/BenchmarkingClassifiers

Primary LanguageHTMLGNU General Public License v3.0GPL-3.0

BenchmarkClassifiers

License

BenchmarkClassifiers is a framework designed to evaluate the performance of various taxonomic classifiers given defined mock communities (DMC). Following the classification of each DMC, a standardized output is produced of every classifier. Subsequently, this output is formatted into a report containing tables and figures.

**About this exercise:**
According to the BenchmarkClassifiers page, what is the standardized classifier output formatted into?

**Information provided:**

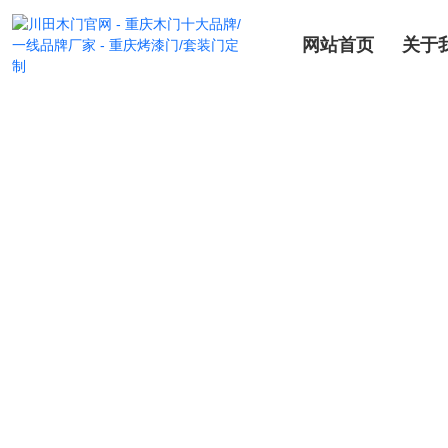
网站首页
关于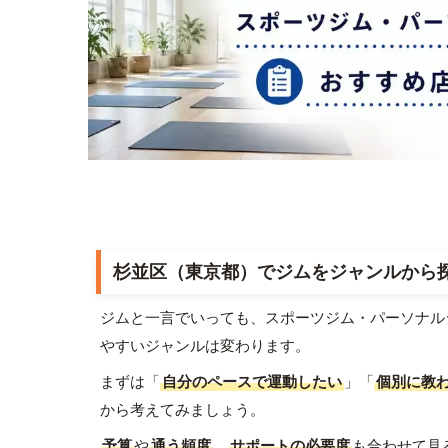
杉並区（東京都）でジムをジャンルから
ジムと一言でいっても、スポーツジム・パーソナル
やすいジャンルは変わります。
まずは「
自分のペースで運動したい
」「
個別に教
から考えてみましょう。
予算
や
通う頻度
、
サポートの必要度
も合わせて見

**Solution below:**
A report containing tables and figures.